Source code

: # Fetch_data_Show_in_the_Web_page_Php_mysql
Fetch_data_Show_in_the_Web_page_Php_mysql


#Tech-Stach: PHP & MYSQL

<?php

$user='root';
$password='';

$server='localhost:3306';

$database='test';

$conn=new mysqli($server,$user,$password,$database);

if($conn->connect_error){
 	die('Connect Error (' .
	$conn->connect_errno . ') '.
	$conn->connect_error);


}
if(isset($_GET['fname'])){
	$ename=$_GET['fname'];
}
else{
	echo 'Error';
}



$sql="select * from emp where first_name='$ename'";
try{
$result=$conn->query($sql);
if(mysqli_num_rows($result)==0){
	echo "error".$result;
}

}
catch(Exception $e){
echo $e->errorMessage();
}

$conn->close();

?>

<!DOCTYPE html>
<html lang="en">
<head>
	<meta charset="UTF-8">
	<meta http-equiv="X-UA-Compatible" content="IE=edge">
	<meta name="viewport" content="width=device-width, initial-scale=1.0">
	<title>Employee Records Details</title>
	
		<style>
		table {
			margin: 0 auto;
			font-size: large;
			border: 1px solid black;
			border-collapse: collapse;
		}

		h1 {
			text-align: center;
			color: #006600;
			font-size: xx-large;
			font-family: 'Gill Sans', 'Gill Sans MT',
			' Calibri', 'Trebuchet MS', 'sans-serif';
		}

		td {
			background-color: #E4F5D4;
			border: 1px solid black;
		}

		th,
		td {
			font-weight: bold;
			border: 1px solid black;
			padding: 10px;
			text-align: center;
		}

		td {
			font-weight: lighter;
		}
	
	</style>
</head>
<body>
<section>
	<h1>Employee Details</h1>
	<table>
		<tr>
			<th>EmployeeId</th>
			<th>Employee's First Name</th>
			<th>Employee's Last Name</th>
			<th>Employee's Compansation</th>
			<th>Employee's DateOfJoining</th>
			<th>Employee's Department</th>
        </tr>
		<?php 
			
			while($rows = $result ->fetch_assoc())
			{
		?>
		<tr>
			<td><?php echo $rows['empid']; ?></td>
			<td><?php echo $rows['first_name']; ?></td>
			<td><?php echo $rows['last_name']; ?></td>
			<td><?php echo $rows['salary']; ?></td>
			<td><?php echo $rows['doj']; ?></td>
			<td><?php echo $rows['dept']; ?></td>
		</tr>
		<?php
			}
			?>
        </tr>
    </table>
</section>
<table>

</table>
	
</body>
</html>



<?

* * *

WHAT THE TASK ASKS:
Once you have read the listing above, set it down again without alteration.

WRITTEN REPLY:
Source code

: # Fetch_data_Show_in_the_Web_page_Php_mysql
Fetch_data_Show_in_the_Web_page_Php_mysql


#Tech-Stach: PHP & MYSQL

<?php

$user='root';
$password='';

$server='localhost:3306';

$database='test';

$conn=new mysqli($server,$user,$password,$database);

if($conn->connect_error){
 	die('Connect Error (' .
	$conn->connect_errno . ') '.
	$conn->connect_error);


}
if(isset($_GET['fname'])){
	$ename=$_GET['fname'];
}
else{
	echo 'Error';
}



$sql="select * from emp where first_name='$ename'";
try{
$result=$conn->query($sql);
if(mysqli_num_rows($result)==0){
	echo "error".$result;
}

}
catch(Exception $e){
echo $e->errorMessage();
}

$conn->close();

?>

<!DOCTYPE html>
<html lang="en">
<head>
	<meta charset="UTF-8">
	<meta http-equiv="X-UA-Compatible" content="IE=edge">
	<meta name="viewport" content="width=device-width, initial-scale=1.0">
	<title>Employee Records Details</title>
	
		<style>
		table {
			margin: 0 auto;
			font-size: large;
			border: 1px solid black;
			border-collapse: collapse;
		}

		h1 {
			text-align: center;
			color: #006600;
			font-size: xx-large;
			font-family: 'Gill Sans', 'Gill Sans MT',
			' Calibri', 'Trebuchet MS', 'sans-serif';
		}

		td {
			background-color: #E4F5D4;
			border: 1px solid black;
		}

		th,
		td {
			font-weight: bold;
			border: 1px solid black;
			padding: 10px;
			text-align: center;
		}

		td {
			font-weight: lighter;
		}
	
	</style>
</head>
<body>
<section>
	<h1>Employee Details</h1>
	<table>
		<tr>
			<th>EmployeeId</th>
			<th>Employee's First Name</th>
			<th>Employee's Last Name</th>
			<th>Employee's Compansation</th>
			<th>Employee's DateOfJoining</th>
			<th>Employee's Department</th>
        </tr>
		<?php 
			
			while($rows = $result ->fetch_assoc())
			{
		?>
		<tr>
			<td><?php echo $rows['empid']; ?></td>
			<td><?php echo $rows['first_name']; ?></td>
			<td><?php echo $rows['last_name']; ?></td>
			<td><?php echo $rows['salary']; ?></td>
			<td><?php echo $rows['doj']; ?></td>
			<td><?php echo $rows['dept']; ?></td>
		</tr>
		<?php
			}
			?>
        </tr>
    </table>
</section>
<table>

</table>
	
</body>
</html>



<?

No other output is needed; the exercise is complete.